Saturday, August 12, 2006

August 12, 2006--Saturday Story: "The Boys of Harlem"--Part One

Donny Friedlander, who was our best foul shooter, was on the line. Typically, he sank eight out of every ten attempts. Not bad for a skinny sixteen year-old from Brooklyn.

He was also well known for his preparation routine before shooting—three dribbles on his left side, three on his right, a semi- deep-knee bend, followed by a quick two-handed shot. And then swish, invariably 80 percent of the time. One point for the Rugby Rockets of the Brooklyn Boys Club!

This time, however, he dribbled just twice on his left, once on his right, and forgot the deep-knee bend entirely. We knew something was wrong; and this was confirmed when he shot, missing both the rim and backboard.

The ball was immediately rebounded by our opponents’ center, who passed it like a spear the full length of the floor, where it settled into the hands of their darting point guard who, in a single graceful motion, caught it and slammed it home, just beating the buzzer that signaled the end of the first half.

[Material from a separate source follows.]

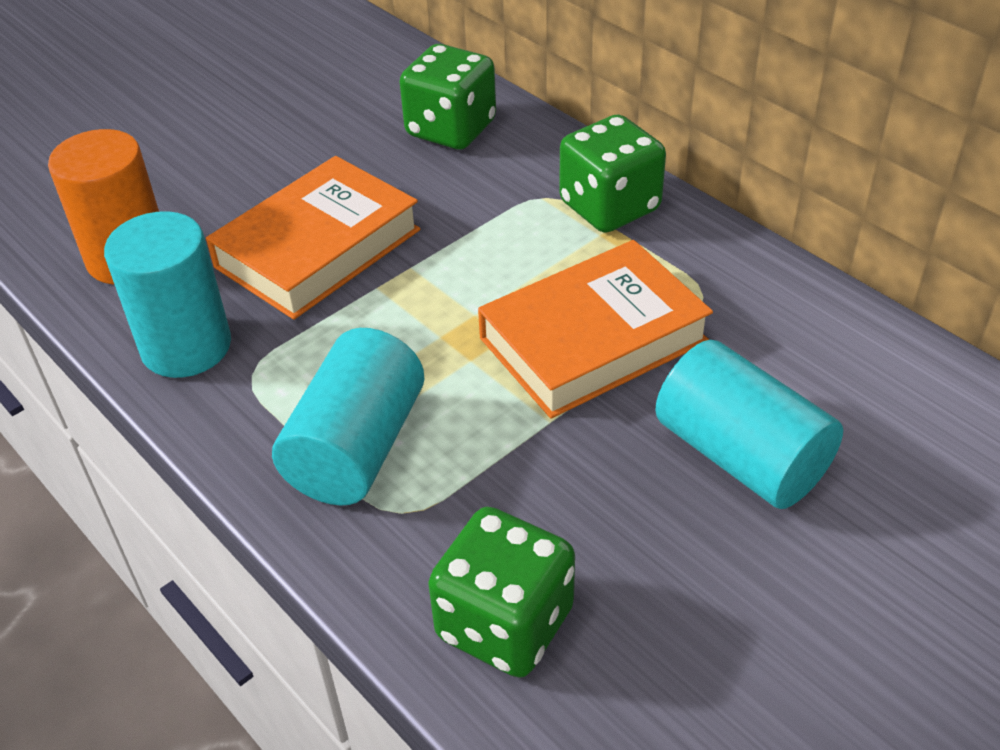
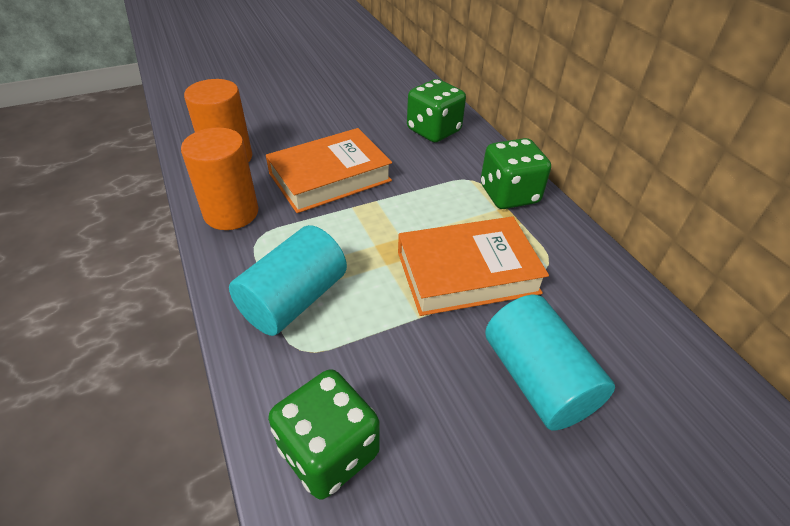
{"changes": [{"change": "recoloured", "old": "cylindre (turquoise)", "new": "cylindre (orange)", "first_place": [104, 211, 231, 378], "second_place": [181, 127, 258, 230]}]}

The crowd went wild and the score board flashed—

Visitors (us) 6; Harlem Boys Club 22.

Demoralized, we gathered our sweat-soaked towels and slunk back to the locker room where our coach, Mr. Ludwig, spent the next fifteen minutes berating us.

“That was pathetic,” he spat, glaring at Donny who sat slumped on the bench in front of the pockmarked steel locker, “You throw up an air ball to end the half and they convert it into two points. A three-point swing. This is the way you compete for the New York City Boys Club Championship?”

He now included all of us in his contempt. “How many times do I need to remind you about how to face challenges? Do I need to tell you again about D Day, June sixth, nineteen hundred and forty-four?”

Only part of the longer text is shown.